Stored data

════════════════════

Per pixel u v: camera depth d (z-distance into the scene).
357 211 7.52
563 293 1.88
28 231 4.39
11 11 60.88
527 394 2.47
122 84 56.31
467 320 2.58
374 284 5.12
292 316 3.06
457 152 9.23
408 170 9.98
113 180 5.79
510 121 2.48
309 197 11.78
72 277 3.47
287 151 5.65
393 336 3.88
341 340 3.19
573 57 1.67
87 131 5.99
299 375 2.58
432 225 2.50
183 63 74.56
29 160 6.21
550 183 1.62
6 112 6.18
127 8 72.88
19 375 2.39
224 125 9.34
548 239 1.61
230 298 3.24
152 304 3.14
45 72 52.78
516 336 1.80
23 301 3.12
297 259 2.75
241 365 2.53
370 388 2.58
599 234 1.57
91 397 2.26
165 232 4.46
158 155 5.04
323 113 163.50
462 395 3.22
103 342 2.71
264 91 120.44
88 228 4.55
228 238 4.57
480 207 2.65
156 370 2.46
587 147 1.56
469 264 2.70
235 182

════════════════════

What is expected:
Retype the lines above without alteration. The first is the one containing "548 239 1.61", and the last is the final line of the data.

Problem solution:
548 239 1.61
230 298 3.24
152 304 3.14
45 72 52.78
516 336 1.80
23 301 3.12
297 259 2.75
241 365 2.53
370 388 2.58
599 234 1.57
91 397 2.26
165 232 4.46
158 155 5.04
323 113 163.50
462 395 3.22
103 342 2.71
264 91 120.44
88 228 4.55
228 238 4.57
480 207 2.65
156 370 2.46
587 147 1.56
469 264 2.70
235 182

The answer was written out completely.